Joseph Beuys (1921–1986) was one of the major German artists of the second half of the 20th century. With “Block Beuys”, the Hessisches Landesmuseum Darmstadt possesses his largest authentic complex of works in the world.
Its core is made up by the group of works acquired in 1967 by the Darmstadt collector Karl Ströher, which was enlarged and expanded up after 1968. Beuys himself installed the objects and their showcases in 1970. “Block Beuys” was acquired for the museum in 1989.

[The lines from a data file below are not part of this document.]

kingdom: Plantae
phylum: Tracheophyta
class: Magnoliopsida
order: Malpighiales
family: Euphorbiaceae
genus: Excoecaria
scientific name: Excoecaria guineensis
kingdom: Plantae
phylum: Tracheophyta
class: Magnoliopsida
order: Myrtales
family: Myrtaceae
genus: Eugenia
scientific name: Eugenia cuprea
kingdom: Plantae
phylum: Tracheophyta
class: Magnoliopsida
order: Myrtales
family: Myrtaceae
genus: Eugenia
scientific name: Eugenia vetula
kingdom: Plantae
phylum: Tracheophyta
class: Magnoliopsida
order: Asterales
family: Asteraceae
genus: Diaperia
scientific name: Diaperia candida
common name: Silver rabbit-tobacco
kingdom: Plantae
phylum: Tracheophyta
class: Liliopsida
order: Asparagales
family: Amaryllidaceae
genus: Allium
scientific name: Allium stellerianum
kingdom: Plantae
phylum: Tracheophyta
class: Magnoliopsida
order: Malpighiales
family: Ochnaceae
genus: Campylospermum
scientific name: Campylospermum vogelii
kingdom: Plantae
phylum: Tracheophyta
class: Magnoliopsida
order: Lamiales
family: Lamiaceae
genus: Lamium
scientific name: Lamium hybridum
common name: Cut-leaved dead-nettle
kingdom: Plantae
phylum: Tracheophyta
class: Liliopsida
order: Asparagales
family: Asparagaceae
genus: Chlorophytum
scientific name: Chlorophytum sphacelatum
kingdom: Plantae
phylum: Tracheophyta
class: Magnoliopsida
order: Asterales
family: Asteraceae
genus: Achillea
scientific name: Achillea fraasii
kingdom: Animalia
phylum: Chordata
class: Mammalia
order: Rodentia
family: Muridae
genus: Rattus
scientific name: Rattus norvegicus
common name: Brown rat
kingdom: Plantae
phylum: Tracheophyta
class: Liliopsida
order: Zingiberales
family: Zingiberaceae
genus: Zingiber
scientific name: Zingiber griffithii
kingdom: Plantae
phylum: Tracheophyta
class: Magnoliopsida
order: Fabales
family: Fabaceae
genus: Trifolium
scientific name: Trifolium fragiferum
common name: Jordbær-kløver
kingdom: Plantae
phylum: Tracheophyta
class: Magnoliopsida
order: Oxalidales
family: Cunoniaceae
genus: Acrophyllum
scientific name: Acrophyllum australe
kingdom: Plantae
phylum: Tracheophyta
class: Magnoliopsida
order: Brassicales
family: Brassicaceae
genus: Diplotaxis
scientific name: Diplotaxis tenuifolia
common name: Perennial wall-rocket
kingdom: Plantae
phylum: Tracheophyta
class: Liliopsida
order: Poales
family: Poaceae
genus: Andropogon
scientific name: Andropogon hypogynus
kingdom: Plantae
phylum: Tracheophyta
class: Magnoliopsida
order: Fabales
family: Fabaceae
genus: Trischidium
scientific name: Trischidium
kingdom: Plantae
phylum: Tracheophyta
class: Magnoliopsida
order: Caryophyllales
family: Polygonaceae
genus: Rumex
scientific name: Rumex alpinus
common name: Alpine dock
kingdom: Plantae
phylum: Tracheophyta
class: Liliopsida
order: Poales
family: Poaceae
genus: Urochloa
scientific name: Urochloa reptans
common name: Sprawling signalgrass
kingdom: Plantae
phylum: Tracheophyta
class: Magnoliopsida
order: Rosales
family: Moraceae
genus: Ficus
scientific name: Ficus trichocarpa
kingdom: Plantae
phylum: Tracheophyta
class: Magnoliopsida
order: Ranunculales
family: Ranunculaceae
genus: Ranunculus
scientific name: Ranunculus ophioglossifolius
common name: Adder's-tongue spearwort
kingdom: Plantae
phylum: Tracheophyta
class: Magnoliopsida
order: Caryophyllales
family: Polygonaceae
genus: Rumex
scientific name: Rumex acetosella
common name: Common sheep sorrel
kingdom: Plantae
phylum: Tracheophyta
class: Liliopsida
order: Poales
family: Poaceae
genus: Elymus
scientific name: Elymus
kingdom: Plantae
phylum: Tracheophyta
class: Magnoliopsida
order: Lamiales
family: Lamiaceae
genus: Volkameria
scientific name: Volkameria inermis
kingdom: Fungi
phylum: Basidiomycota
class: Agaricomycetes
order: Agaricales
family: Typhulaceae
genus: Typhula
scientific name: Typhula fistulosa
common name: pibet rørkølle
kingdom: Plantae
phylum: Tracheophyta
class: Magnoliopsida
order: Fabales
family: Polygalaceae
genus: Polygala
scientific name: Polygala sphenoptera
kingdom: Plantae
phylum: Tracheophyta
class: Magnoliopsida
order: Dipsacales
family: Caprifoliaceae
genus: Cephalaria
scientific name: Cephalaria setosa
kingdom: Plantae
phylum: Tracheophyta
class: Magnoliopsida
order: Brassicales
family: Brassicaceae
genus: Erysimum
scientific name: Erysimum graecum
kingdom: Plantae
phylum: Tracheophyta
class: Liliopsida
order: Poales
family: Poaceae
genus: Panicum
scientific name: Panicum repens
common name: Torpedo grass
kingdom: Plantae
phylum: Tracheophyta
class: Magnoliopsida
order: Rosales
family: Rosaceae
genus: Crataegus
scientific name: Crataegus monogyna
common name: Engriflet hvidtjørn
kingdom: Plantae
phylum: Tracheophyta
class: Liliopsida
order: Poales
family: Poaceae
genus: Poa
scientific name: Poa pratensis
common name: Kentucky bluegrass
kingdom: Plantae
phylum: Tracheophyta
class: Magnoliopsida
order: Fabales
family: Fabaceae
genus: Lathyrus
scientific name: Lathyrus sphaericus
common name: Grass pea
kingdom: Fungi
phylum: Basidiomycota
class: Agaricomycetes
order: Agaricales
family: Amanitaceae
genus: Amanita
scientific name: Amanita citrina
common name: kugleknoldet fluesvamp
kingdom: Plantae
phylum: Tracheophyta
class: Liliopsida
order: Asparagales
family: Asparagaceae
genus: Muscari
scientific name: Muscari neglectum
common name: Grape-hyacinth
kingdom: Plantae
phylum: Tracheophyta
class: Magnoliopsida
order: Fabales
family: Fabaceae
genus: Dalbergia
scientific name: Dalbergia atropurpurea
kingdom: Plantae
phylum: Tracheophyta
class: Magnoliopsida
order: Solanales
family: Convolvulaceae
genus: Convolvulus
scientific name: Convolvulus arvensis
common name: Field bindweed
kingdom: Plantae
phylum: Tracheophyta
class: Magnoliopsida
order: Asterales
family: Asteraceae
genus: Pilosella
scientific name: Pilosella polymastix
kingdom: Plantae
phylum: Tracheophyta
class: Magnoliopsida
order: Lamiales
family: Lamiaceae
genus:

The complex encompasses 290 titled works dating from 1949 to 1972 arranged in seven galleries and includes numerous pieces of central importance for an understanding of the artists, for example “The Grauballe Man” (1952), “Virgin” (1961), “Scenes from the Deer Hunt” (1961), “Chair with Fat” (1963), “FOND II” (1968) and “FOND III“ (1969). Felt objects from 1964 to 1967 document the significance of one of the artist’s primary material. Objects deriving from former actions and numerous multiples by Joseph Beuys are arranged in 23 showcases. The collection is rounded off by drawings and watercolours.
“Everyone is an artist”
Joseph Beuys’s artistic work is imbued by his theory of “social sculpture” and by his expansion of the traditional concept of art, namely the rejection of formal aesthetic standards and firmly established artistic principles, the practice of art as an integral process of perception and cognition in which everyone should participate and actively intervene in changing society.
For the artist, thinking is the true elementary stage of sculpture. Sculpture is an evolutionary process – open and flexible, vibrant and flowing between the opposites of chaos and order, organic and crystalline, warm and cold. The objective is to break open the materially one-sided concept of knowledge that limits human consciousness and his potential for action in addition to harmonising logic and spirituality.
With his typical materials felt and fat, his actions in which the diverse manifestations of energy play a central role and in his untiring efforts to convey of his ideas that would also have an effect on politics, Beuys was extremely consequential in living out his own concept of art. “Block Beuys” in the Hessisches Landesmuseum Darmstadt gives striking evidence of this.